## Work instructions
Exclude images; transcribe the rest of the data exactly.

## Collected material
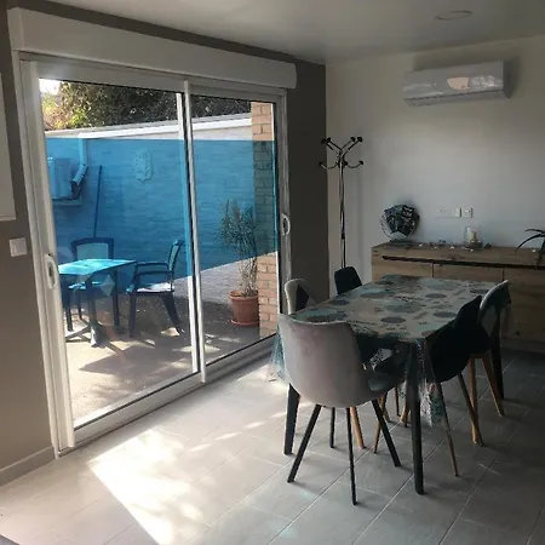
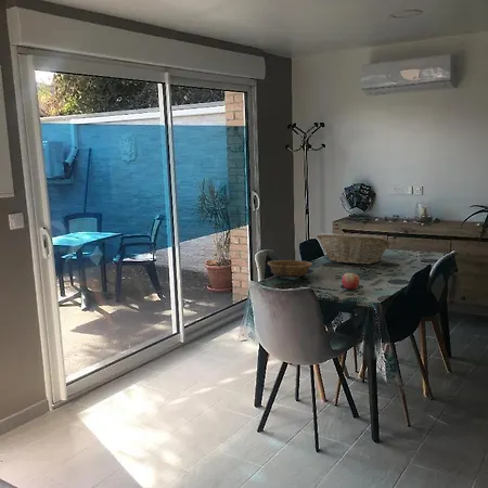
+ apple [341,271,361,291]
+ fruit basket [316,232,391,266]
+ decorative bowl [267,259,313,279]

## Solution to the exercise
+ apple [341,271,361,291]
+ fruit basket [316,232,391,266]
+ decorative bowl [267,259,313,279]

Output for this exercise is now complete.